I told you, I told you, I told you - you should have skipped that.
Ok: back to the gig.
As I said, apart from the personal episode, the show was my favorite of the three: anguish and fun, experimenting and rocking, classics and new songs formed a mixture almost unbeatable to this day in the choice of the Setlist. This, of course, would be true for most of the 1980 tour, but what was special in Genoa was the feeling that was built between the stage and the audience: it's hard to explain, especially writing 20 years later and for somebody whose chances of having attended such an event are about 1 in a million...
There were no "remarkable" song performances of their own, yet the fluidity of the whole and the real moving of one's heart from one song to the next were unbelievable.
If I had to pick one song only then it would have to be Mother Of Violence. It certainly helped to make it shine out that I was actually standing right in front of Peter while he was singing - I'm talking 40 to 50 centimeters here! even though I refrained from clutching his knees all of the time like the girl on the other side of "the bastard"... Actually being able to see any performer's eyes at a rock concert is an experience not to be missed.
Once again, I have such fond memories of the show and such a hang up on what happened after that even though I managed to track a tape a few months later, it still rests unused in its box to this day.
This is, at the moment, the same gallery linked above...
Last day of three, and besides the mess of the night before (for me, that is, it was spent with no sleep at all between the station and the police offices), the general mood was higher than ever: a funny episode happened while waiting for the show to begin which raised the spirits even more when some of the roadies pulled a trick on the audience by deciding to play a tape (no cds yet at the time...) of I Know What I Like... The Palasport almost exploded - like they were ready to witness or expect a miracle to happen any moment - but then reason prevailed and the roar soon changed into a giant chorus...
As in the two nights before, Peter introduced every song in Italian, reading from some "phonetically" prepared sheets. It marked the start of a long series of "corrections" that the audience usually shouted out loud and Peter dutifully acknowledged.
The gig itself was not the best of the three, as fatigue was by then quite evident on Peter's face, as this was one of the final dates of the world tour that had taken up much of the year for him. Nonetheless he didn't spare a drop of sweat, and the raw energy of the performance was once again staggering.
The best of it all came near the end: first, during Biko, a bunch of hotheads got sort of carried away and when Peter turned the microphone to the audience with the usual formula - «the rest is up to you» - they actually got hold of the microphone to start singing into it! The sound engineer quickly turned the mike off, but not before a couple of "oh-oh-oooohs" could be heard by everybody else...

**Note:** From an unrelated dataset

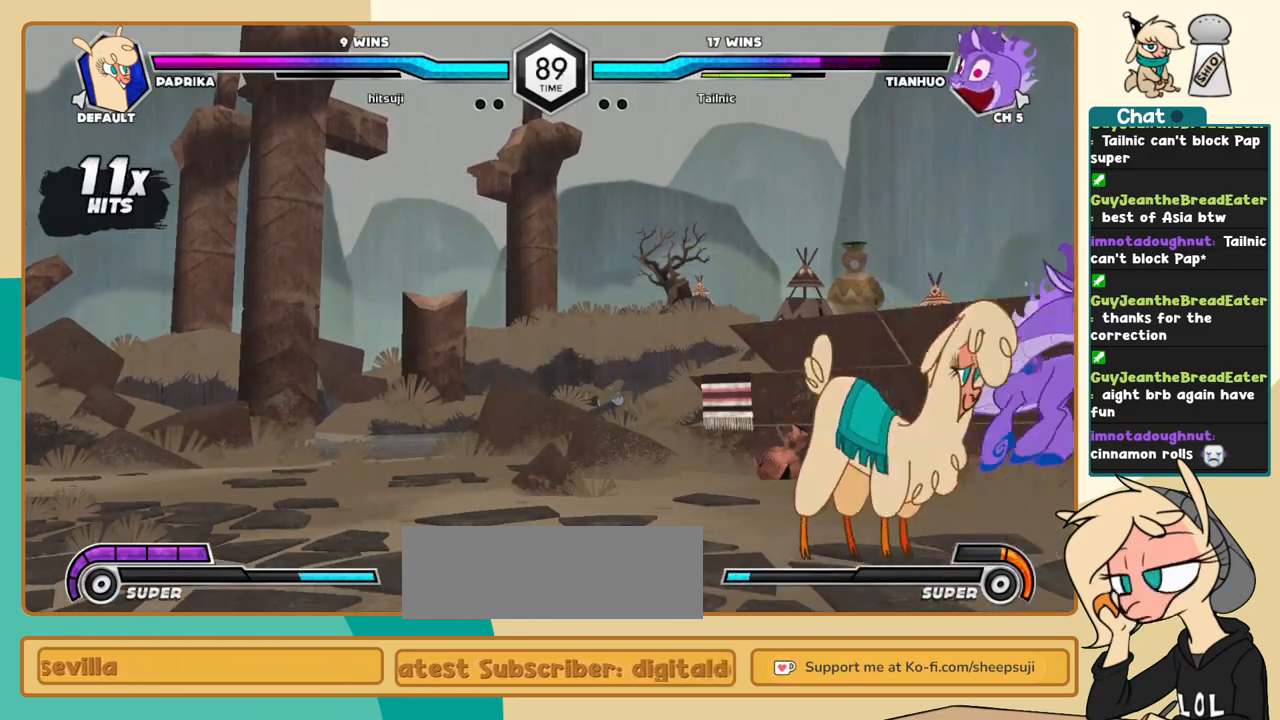
{"keys": ["j", "k"], "events": [[17, "l", "up"], [67, "j", "down"]]}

And lastly, after DIY and On The Air the lights came up, and the usual outgoing music started to play. The band had already skipped And Through The Wire from the set, and evidently they thought they would just end it there.
But we did not want to hear about it: everybody went on clapping and shouting for more nonetheless, so that Peter was in a sense "forced" to come back on stage. When he did, with all the lights still on, he gave us an amazing version of Here Comes The Flood, and the image of him with wet eyes at his piano is still one of the strongest I bear in my memory.